> [PROBLEM DESCRIPTION]: An exact transcription of every entry is required. Images are not part of it.

> [RECORD EXCERPTS]:
_ _ _ _ _

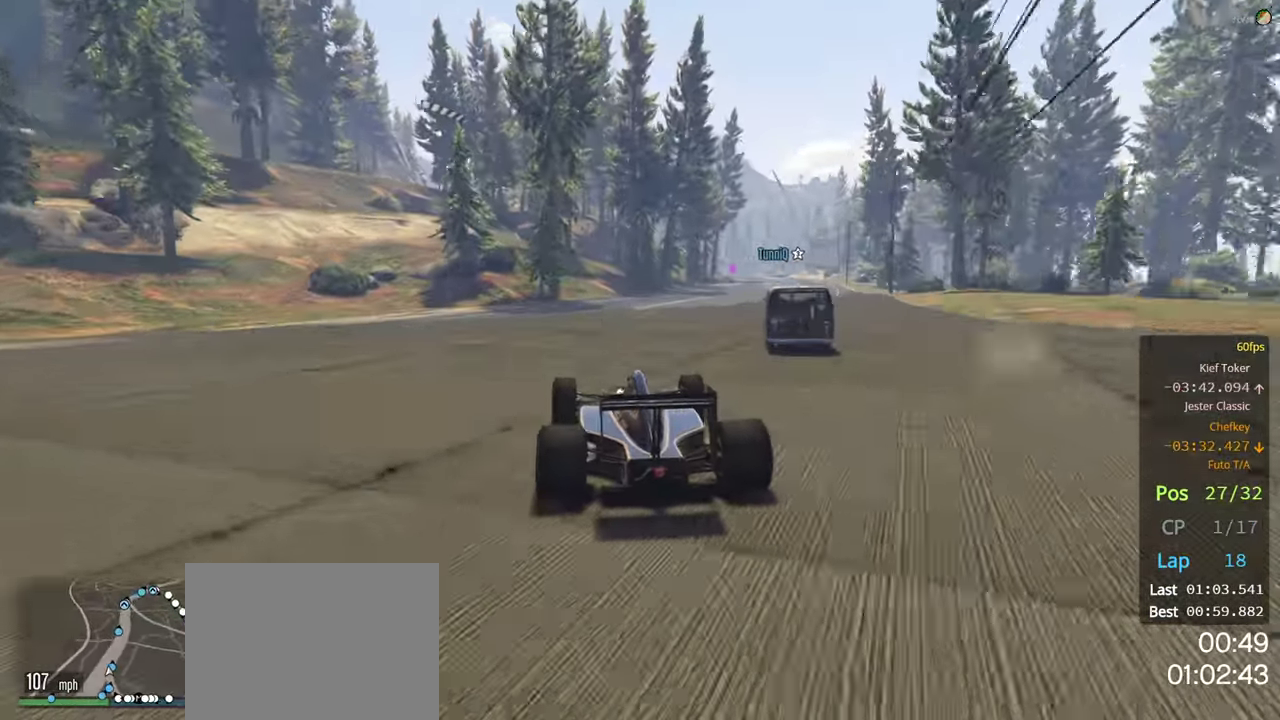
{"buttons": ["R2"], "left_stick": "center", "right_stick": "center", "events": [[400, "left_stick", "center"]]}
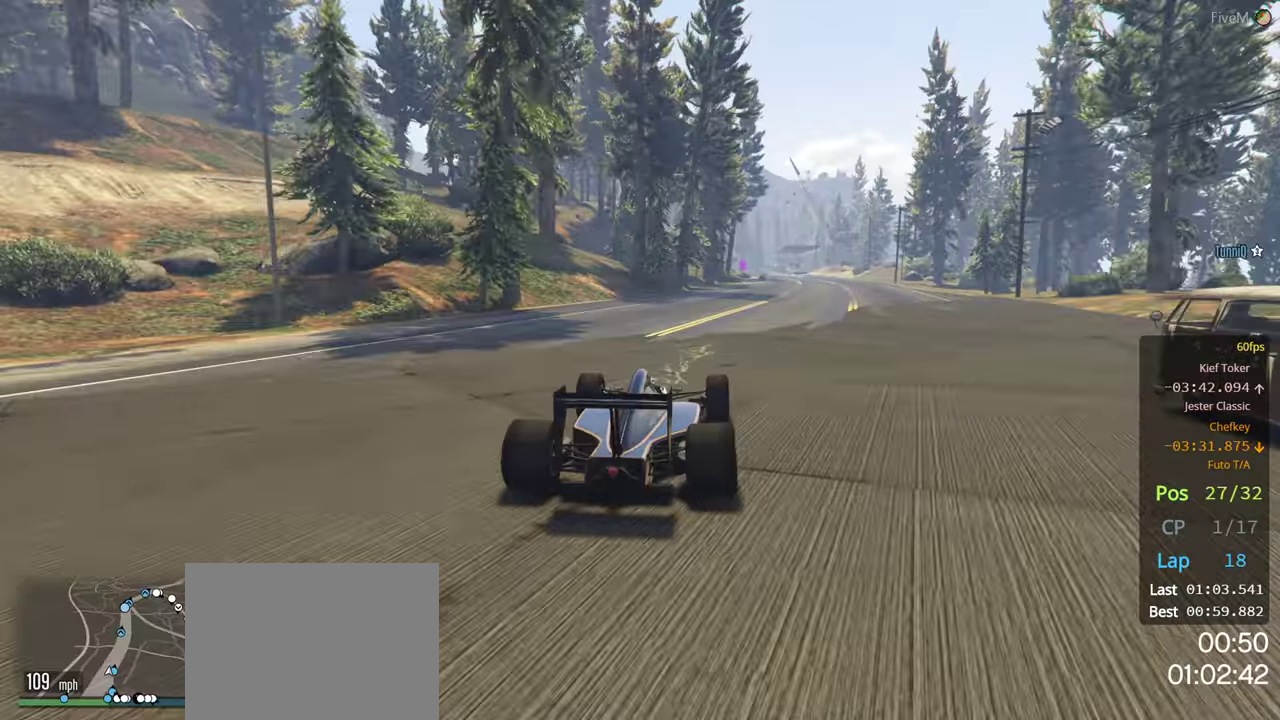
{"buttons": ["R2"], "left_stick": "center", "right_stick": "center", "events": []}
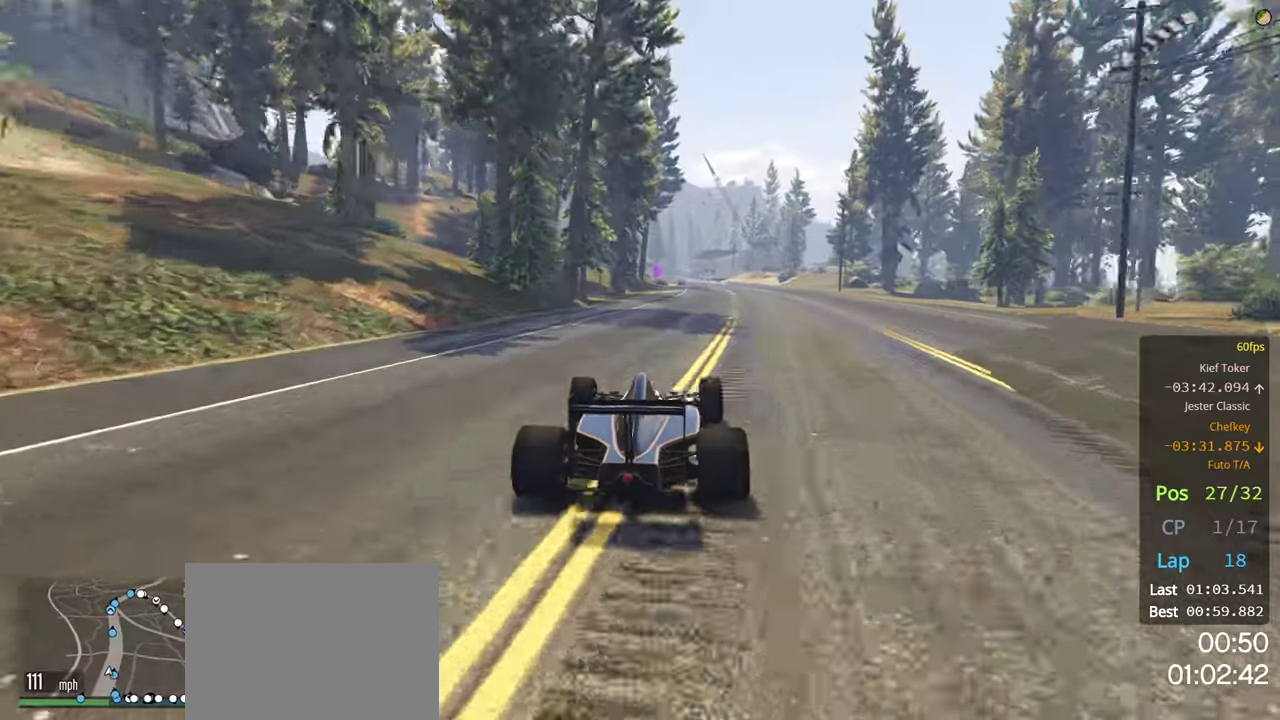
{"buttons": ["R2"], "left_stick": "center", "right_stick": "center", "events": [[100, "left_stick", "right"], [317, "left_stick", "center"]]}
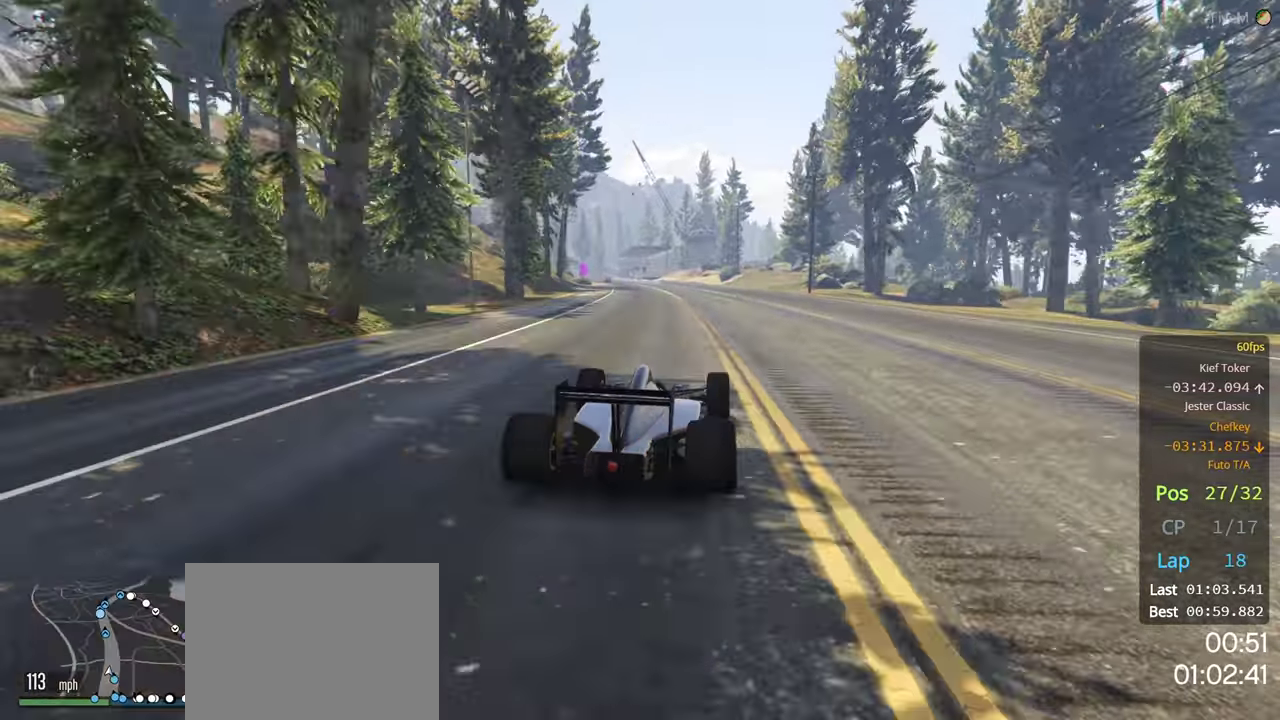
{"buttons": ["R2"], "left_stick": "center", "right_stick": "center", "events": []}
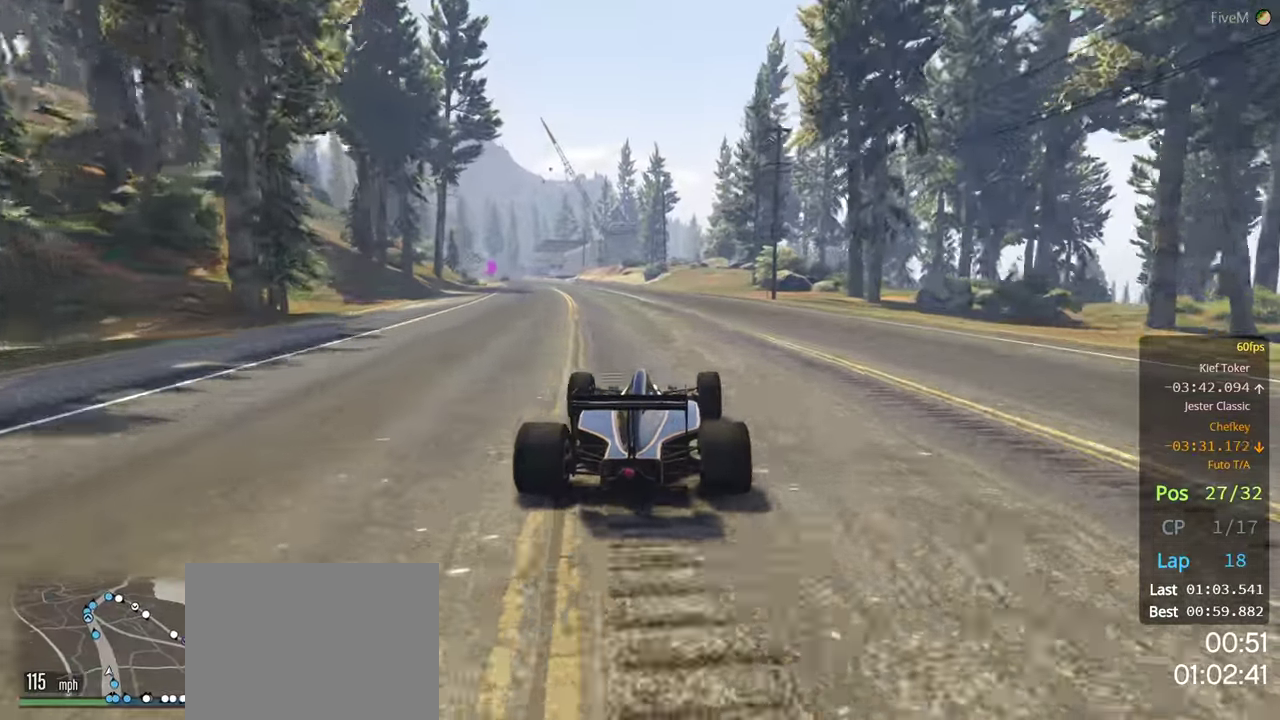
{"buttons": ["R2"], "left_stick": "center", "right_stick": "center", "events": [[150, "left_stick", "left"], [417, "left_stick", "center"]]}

_ _ _ _ _

> [EXPECTED ANSWER]:
{"buttons": ["R2"], "left_stick": "center", "right_stick": "center", "events": [[400, "left_stick", "center"]]}
{"buttons": ["R2"], "left_stick": "center", "right_stick": "center", "events": []}
{"buttons": ["R2"], "left_stick": "center", "right_stick": "center", "events": [[100, "left_stick", "right"], [317, "left_stick", "center"]]}
{"buttons": ["R2"], "left_stick": "center", "right_stick": "center", "events": []}
{"buttons": ["R2"], "left_stick": "center", "right_stick": "center", "events": [[150, "left_stick", "left"], [417, "left_stick", "center"]]}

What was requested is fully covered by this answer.